For a film that is 25 years old, Carrington stands up remarkably well. Excellent production values, literate with well-rounded characters pass the test of time. It’s just a pity the film itself isn’t just a little more exciting.
The exploration of the intimate yet platonic relationship between artist Dora Carrington (Emma Thompson – Saving Mr Banks, Sense & Sensibility) and Lytton Strachey (Jonathan Pryce – The Two Popes, Tomorrow Never Dies) is episodically explored in Christopher Hampton’s (The Secret Agent, Imagining Argentina) rare foray into directing. Carrington liked Strachey’s mind, whilst Lytton liked men.

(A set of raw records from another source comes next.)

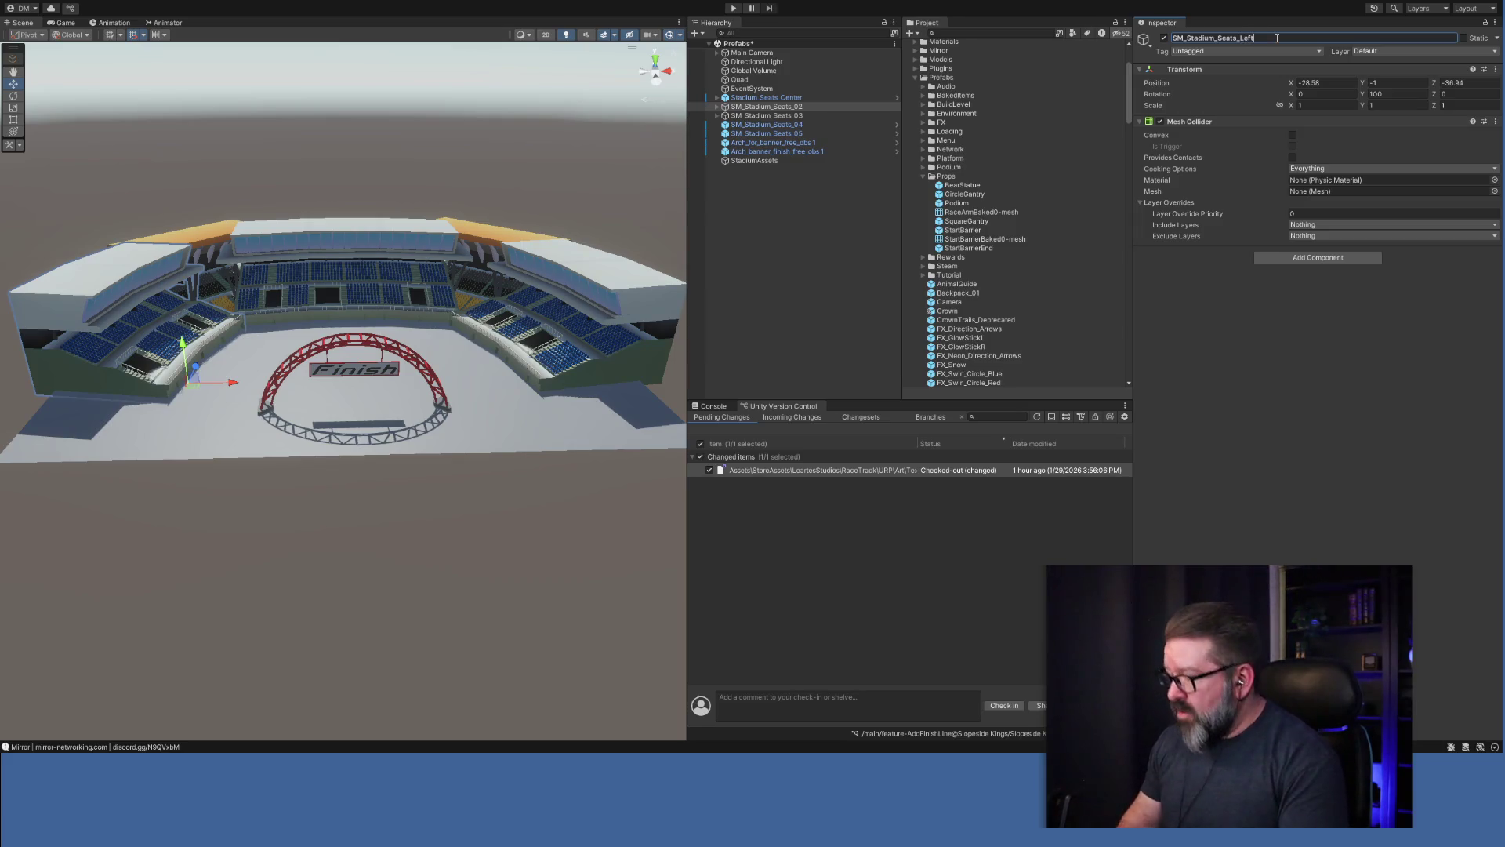
key(Home)
key(Delete)
key(Delete)
key(Delete)
key(Return)
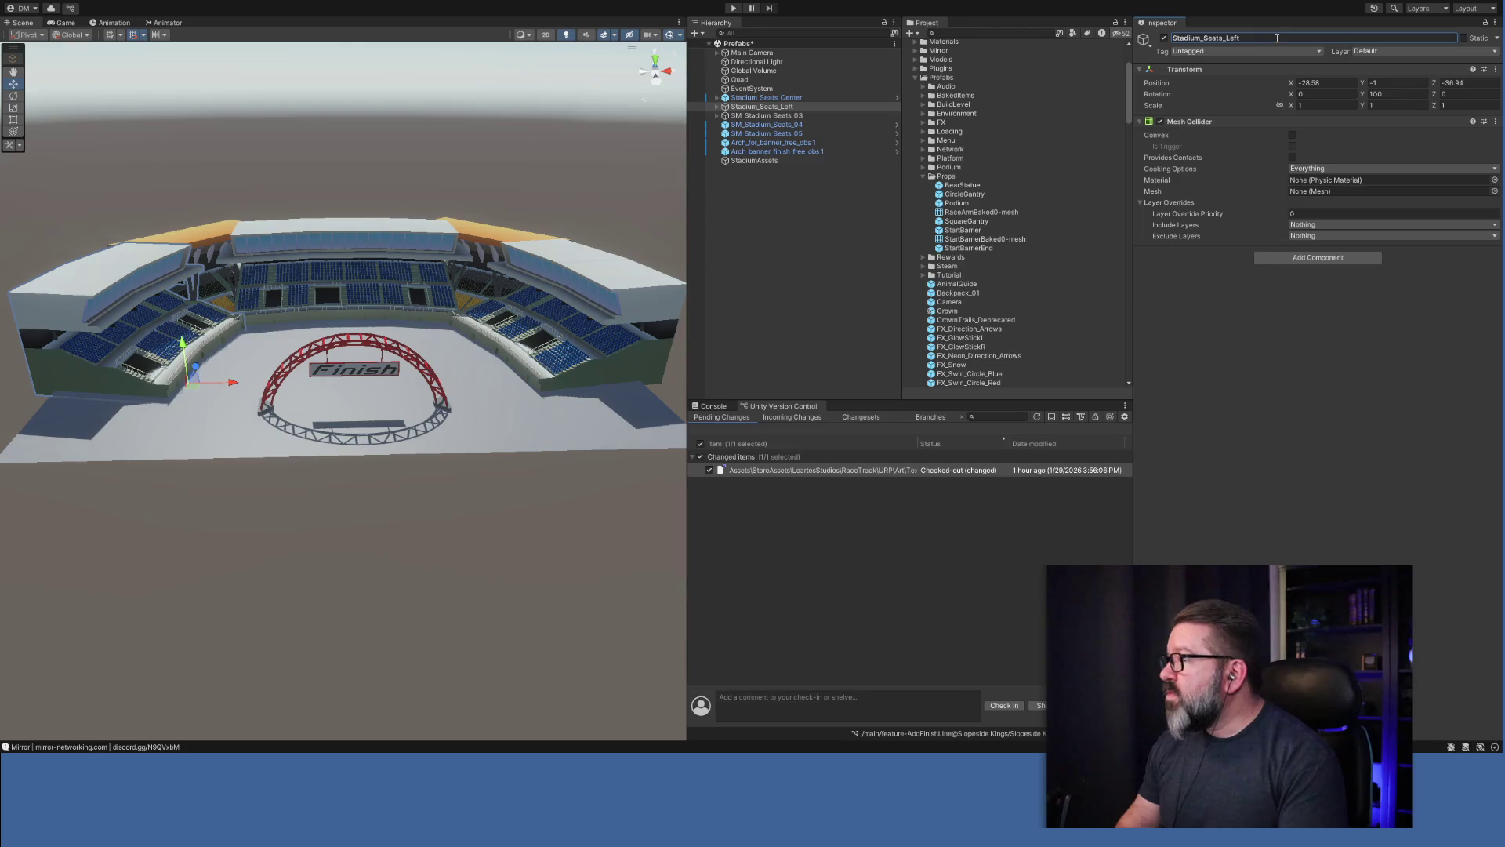
Rename the third seats piece to Stadium_Seats_Right.
click(767, 116)
click(1268, 38)
click(1268, 38)
key(BackSpace)
key(BackSpace)
text(rig)
key(BackSpace)
text(Right)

Sadly, little is made of Carrington’s art or much of her character itself beyond the relationship with Strachey. She has affairs – and even marries Ralph Partridge (a rather clumsy, unconvincing Steven Waddington – The Imitation Game, Sleepy Hollow). But everything revolves against the effete and demanding writer (superbly portrayed by Pryce) and the secrecy of his prediliction (it is stuffy 1920s England, after all).
Carrington (never a success in her lifetime as an artist) and Strachey lived together for 16 years – and died only months apart. The film is a slow reveal as it unfolds, like a reticent Strachey, at its own pace a part of their story.